● What to do:
Among the lines of the data, copy those that hold "doit".

(Stored data entries)
********************

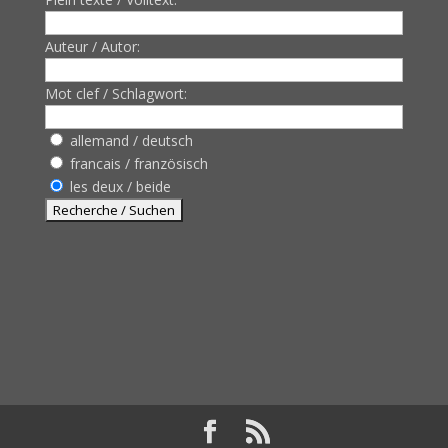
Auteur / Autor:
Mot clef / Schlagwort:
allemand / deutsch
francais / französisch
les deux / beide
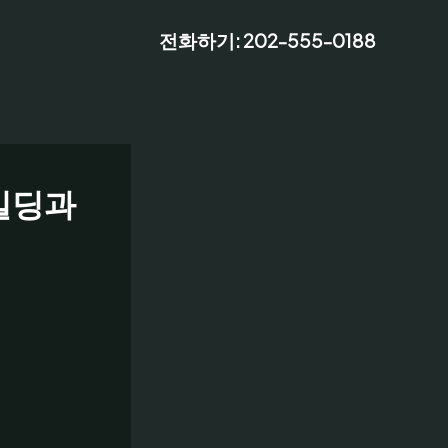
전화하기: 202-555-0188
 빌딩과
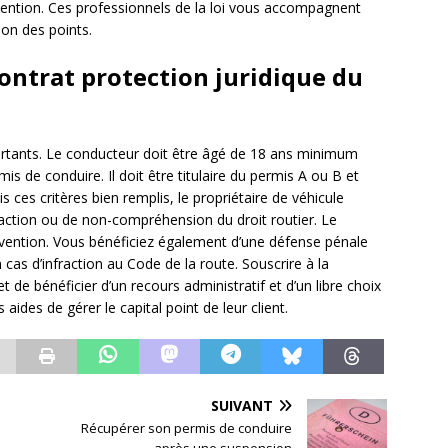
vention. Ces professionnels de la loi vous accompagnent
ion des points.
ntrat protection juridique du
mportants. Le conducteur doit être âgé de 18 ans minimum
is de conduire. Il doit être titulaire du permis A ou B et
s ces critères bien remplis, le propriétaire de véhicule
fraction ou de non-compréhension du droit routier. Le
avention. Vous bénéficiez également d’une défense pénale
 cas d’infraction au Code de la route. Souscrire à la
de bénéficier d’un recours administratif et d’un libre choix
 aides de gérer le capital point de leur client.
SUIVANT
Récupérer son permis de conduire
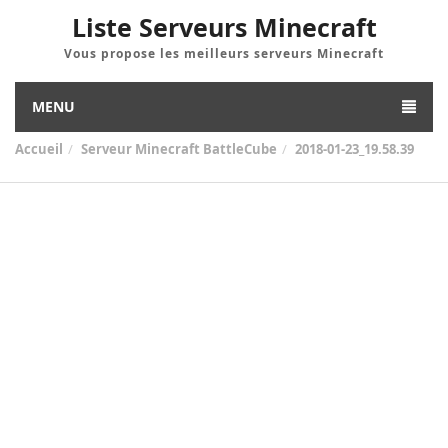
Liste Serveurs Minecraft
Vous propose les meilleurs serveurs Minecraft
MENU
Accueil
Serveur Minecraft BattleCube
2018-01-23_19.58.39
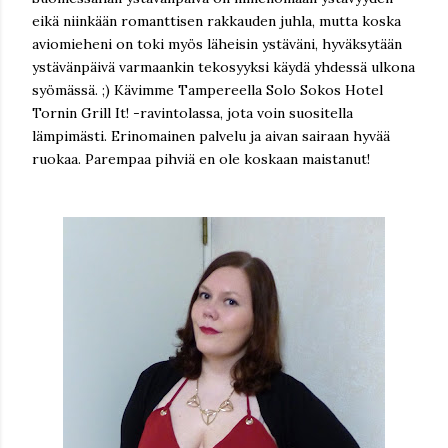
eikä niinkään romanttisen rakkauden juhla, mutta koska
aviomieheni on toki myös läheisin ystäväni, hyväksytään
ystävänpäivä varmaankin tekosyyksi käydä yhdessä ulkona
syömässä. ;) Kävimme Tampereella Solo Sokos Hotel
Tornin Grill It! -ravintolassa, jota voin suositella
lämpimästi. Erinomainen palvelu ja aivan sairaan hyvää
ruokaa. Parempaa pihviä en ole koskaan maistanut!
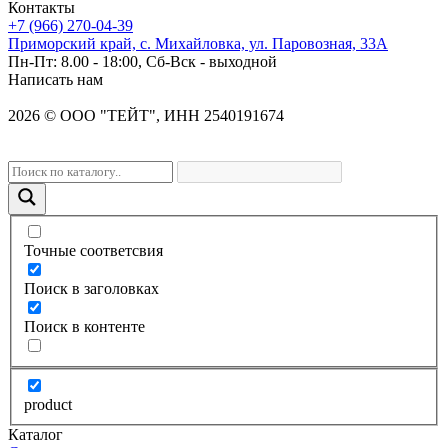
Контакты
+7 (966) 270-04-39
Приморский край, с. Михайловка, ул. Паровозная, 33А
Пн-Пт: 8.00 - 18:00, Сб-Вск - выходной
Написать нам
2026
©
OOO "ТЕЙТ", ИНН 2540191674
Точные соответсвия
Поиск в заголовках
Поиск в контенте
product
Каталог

********************

● Answer:
mportants. Le conducteur doit être âgé de 18 ans minimum
is de conduire. Il doit être titulaire du permis A ou B et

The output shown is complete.